December 2015 Cyber War Coverage
by edwardmroche
December, the supposed holiday time for most of the world, was filled with substantial coverage of the world’s raging cyber war. Newsweek Magazine carried a special edition on The Art of (Cyber) War. It noted that a federal government database had been hacked so that the highly personal information for 21 million government employees information was published. It also notes that “by 2018” we can expect that the U.S. Department of Defense will deploy a new cyber defense program that will include a “task force” to protect America. Here is some more information. The Identity Theft Resource Center reported 641 data breaches in 2015. It also reported that “more than 175 million [U.S. citizens] people had their information exposed in data breaches in 2015”.
Companies such as Sift Science were reporting rapid growth: “Every day, businesses worldwide rely on Sift Science to eliminate fraud, slash costs, and grow revenue. Our cloud-based machine learning is powered by 5,000+ unique fraud signals and a network of 1,500+ websites (and growing).” Sift uses “large scale machine learning technology” to analyze data and connect “thousands of seemingly unconnected clues left behind by fraudsters.” Artificial intelligence (AI) is being used to catch Internet fraud. Machine intelligence (The Helix(TM) Security Engine) also is being used by Lookout, a security firm that focuses on the mobile phone market.
Not only the United States is concerned. Salìh Biçakcī from Kadir Has University in Turkey reports that cyber attacks against Turkey are increasing, and that “the state is not prepared for approaching cyber wars”. Turkey has been under a Distributed Denial of Service (DDoS) attack for most of December. Biçakcī argues that Turkey’s government is not set up for the type of coordination needed to withstand a determined cyber attack. Many other governments must be having the same thoughts. Biçakcī has authored such documents as The Rebirth of NATO between New War and Cyber Security and The role of information technology in responding to Terrorism.
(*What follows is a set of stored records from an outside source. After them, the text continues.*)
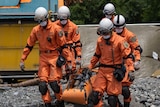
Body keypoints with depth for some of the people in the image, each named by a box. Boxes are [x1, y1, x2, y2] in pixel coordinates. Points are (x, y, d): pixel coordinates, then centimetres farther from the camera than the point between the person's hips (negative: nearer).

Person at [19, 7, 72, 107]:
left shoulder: (56, 29, -10)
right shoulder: (36, 30, 2)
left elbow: (63, 45, -6)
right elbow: (29, 46, 10)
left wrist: (68, 60, -8)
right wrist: (22, 59, 8)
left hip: (55, 57, -4)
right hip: (43, 57, 4)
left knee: (54, 82, -9)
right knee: (43, 83, -2)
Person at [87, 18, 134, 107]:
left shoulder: (119, 40, -11)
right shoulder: (100, 40, 7)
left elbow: (128, 56, -10)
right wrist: (90, 67, 22)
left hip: (114, 72, -5)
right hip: (102, 70, 5)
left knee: (112, 97, -4)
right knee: (95, 94, -3)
Because of ties between Turkey and ISIS, Anonymous attacked Turkey’s banking sector, according to TechWorm. Anonymous warned “Dear government of Turkey, if you don’t stop supporting ISIS, we will continue attacking your Internet, your root DNS, your banks and take your government sites down“. Anonymous “took 400,000 [Turkish] sites offline for 7 days“.
Anonymous has published a chronology of events in its war against ISIS. It calls the action “OpISIS”.
In India, Tarun Vijay a member of the Bharatiya Janata Party (BJP) has been demanding that India set up a separate ministry for cyber security. As reported in the Indian Express, “[I]n the last five months 50,000 cyber attacks have been reported and nearly half of India’s internet population was being hit by cyber attackers”.
The above summarizes only a few events in December. As stated earlier, cyber war and cyber weapons are multiplying. They are one of the most important tools of today’s warfare. A set of Cyber Arms limitation talks are surely needed.